:: Written problem ::
Reproduce the passage of the text on journalism across cultures between "This dominant, albeit" and "of those traditions.", inclusive.

:: Reading text ::
####
IN a world where power relation narratives tend to suggest that significant events that shape progress happen mainly in the West, it is sometimes difficult to situate the trajectory of ideas in other parts of the world. Histories of science, ideas and the arts tend to be skewed to create the impression that knowledge and know-how cascade down the hills of Anglo-American and European minds, to the plains of countries in the global south.
This dominant, albeit implied supposition is not helped by the fact that original thoughts, even when they come from citizens of the global south, emanate from Western structures; the universities, the think-tanks and so on. The result of this is that the global firmament of ideas, concepts, and even professions, tend to be seen as offshoots of Western traditions, and as such, a continuation of those traditions.
The global media is one arena where hegemony is perpetuated. Journalism provides a platform for exchange across the globe, but the question of who comes out better at the end of the exchange of ideas is something of interest to many scholars. There are those who argue that enough has not been done to document the roles, similarities and peculiarities of journalistic cultures that are non-western.
In Journalism Across Cultures: An Introduction, Levi Obijiofor and Folker Hanusch attempt to provide a holistic and global basis for understanding journalism, not just of the western strand, but those of marginalised peoples of non-western extraction. The mission of the authors is thus clear right from the start of the book: to establish the notion that central journalistic message and the methodology for delivering it is determined by the cultural milieu in which such journalism is found.
The position is also advanced that the pen profession, apart from tilting substantially in favour of the west, and catering for its concerns, has not been inclusive enough to reflect aspirations of the peoples in non-western cultures.
Right from the introduction of the book, the view is canvassed that “although we live in a globalized world, research evidence suggests that news agendas are dominated by domestic news events, a focus on popular personalities, soft news and entertainment-driven content, concentration on regional news or ‘Eurocentrism’, as well as a diminished attention to international news in general…”
####
:: Data lines ::
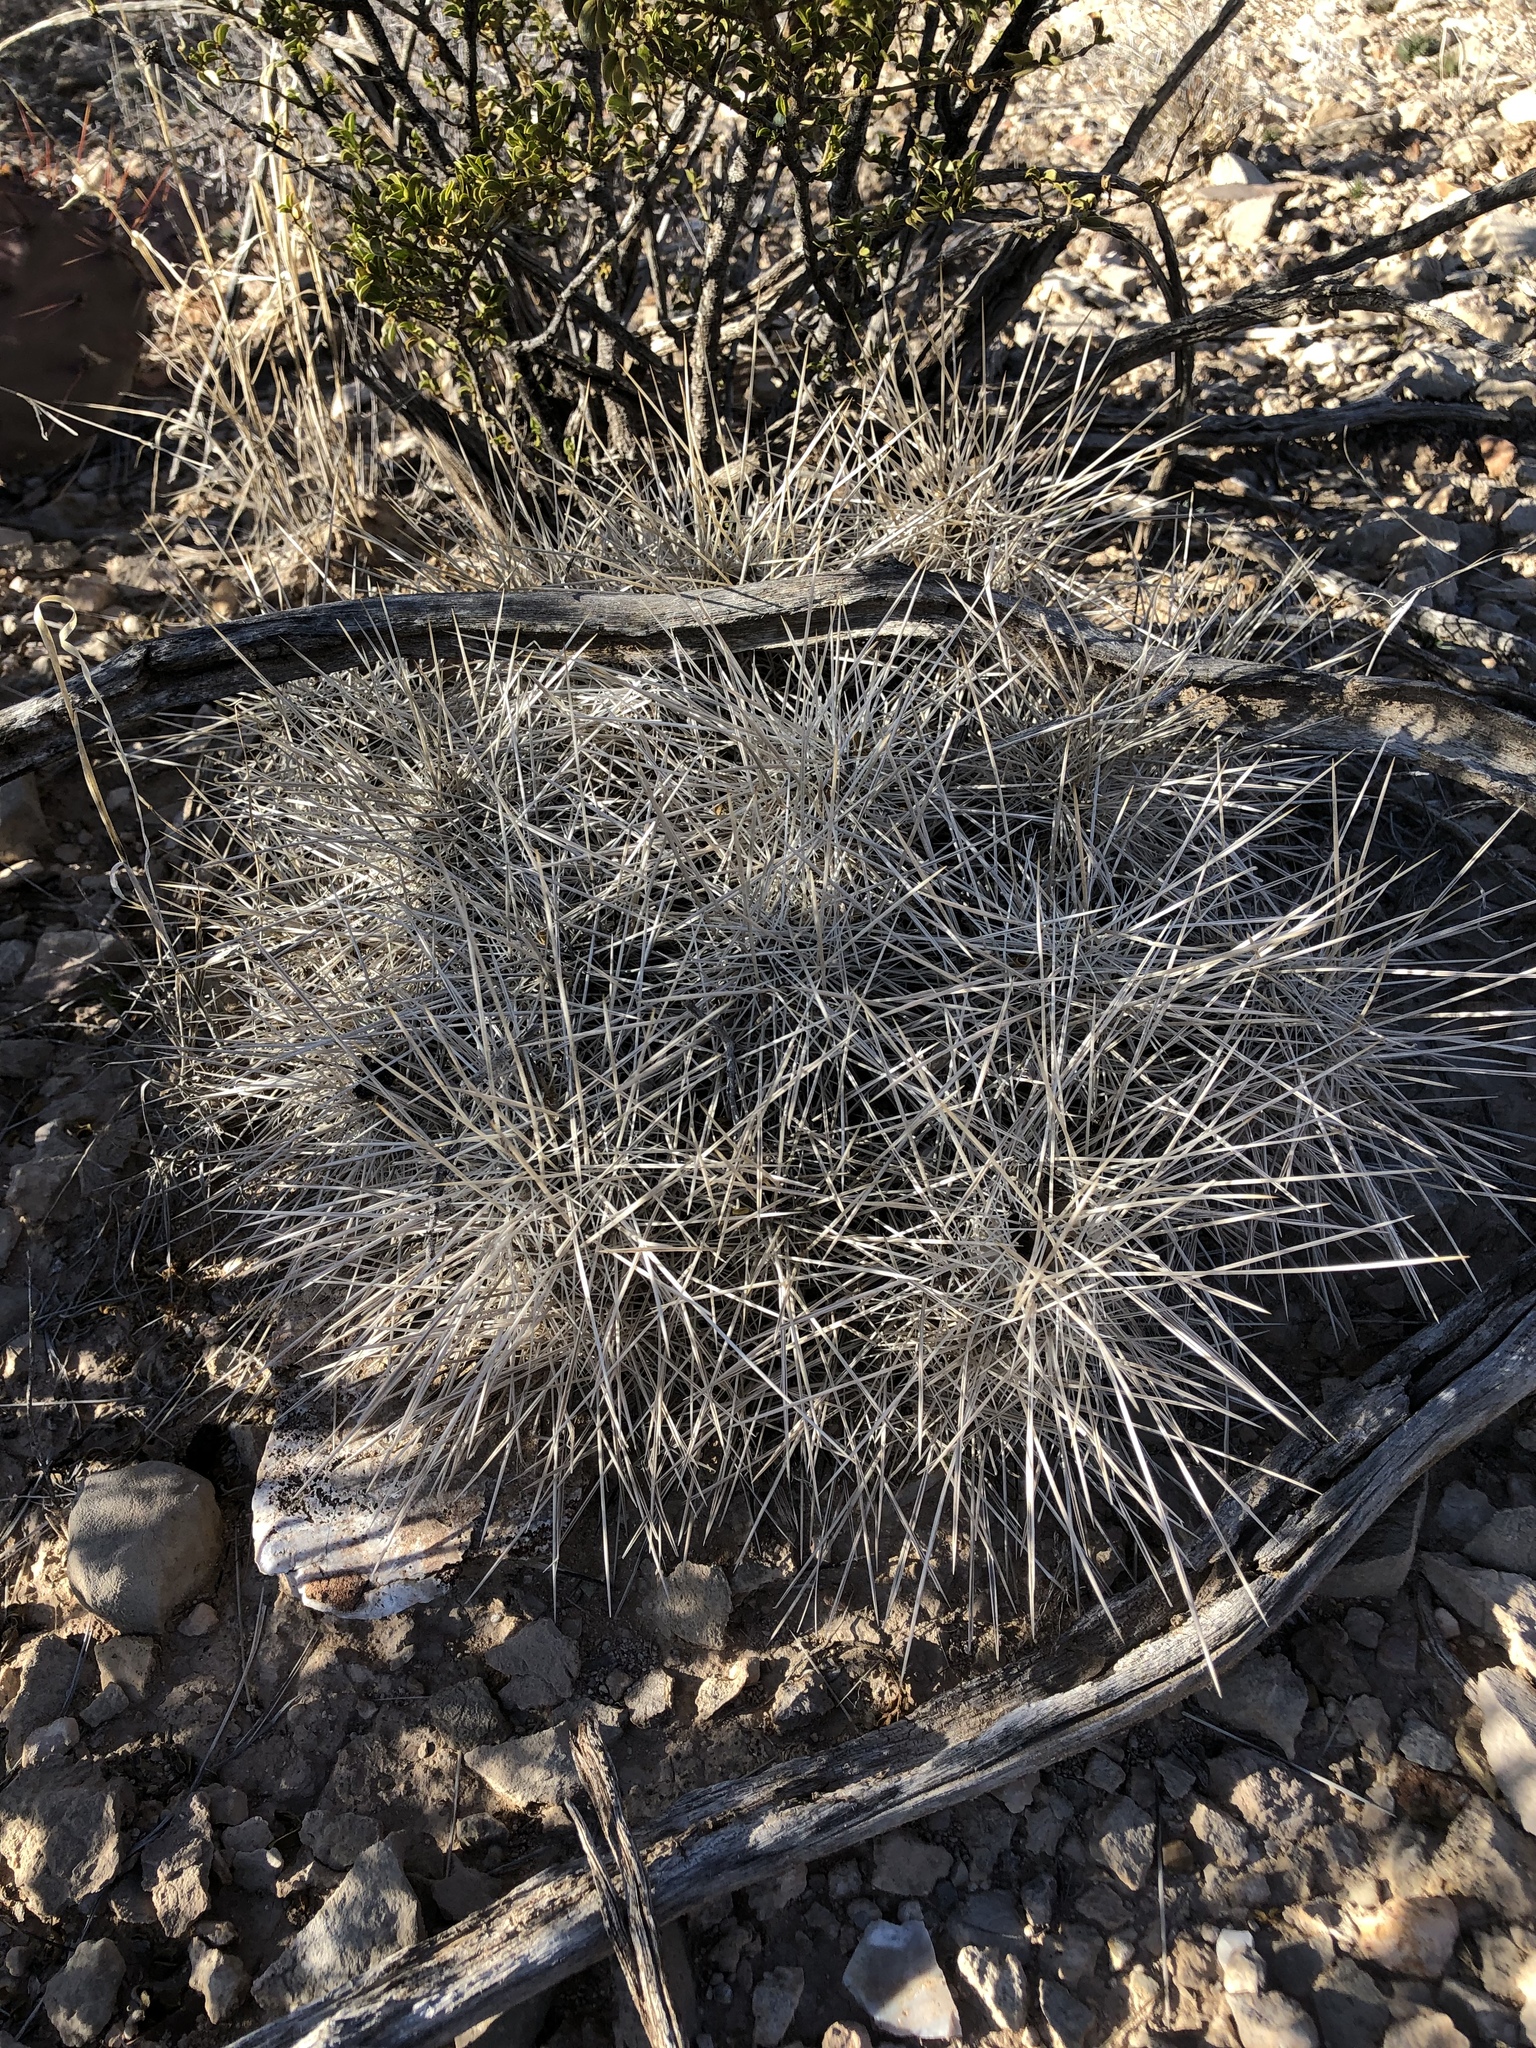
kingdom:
####
:: Complete answer ::
This dominant, albeit implied supposition is not helped by the fact that original thoughts, even when they come from citizens of the global south, emanate from Western structures; the universities, the think-tanks and so on. The result of this is that the global firmament of ideas, concepts, and even professions, tend to be seen as offshoots of Western traditions, and as such, a continuation of those traditions.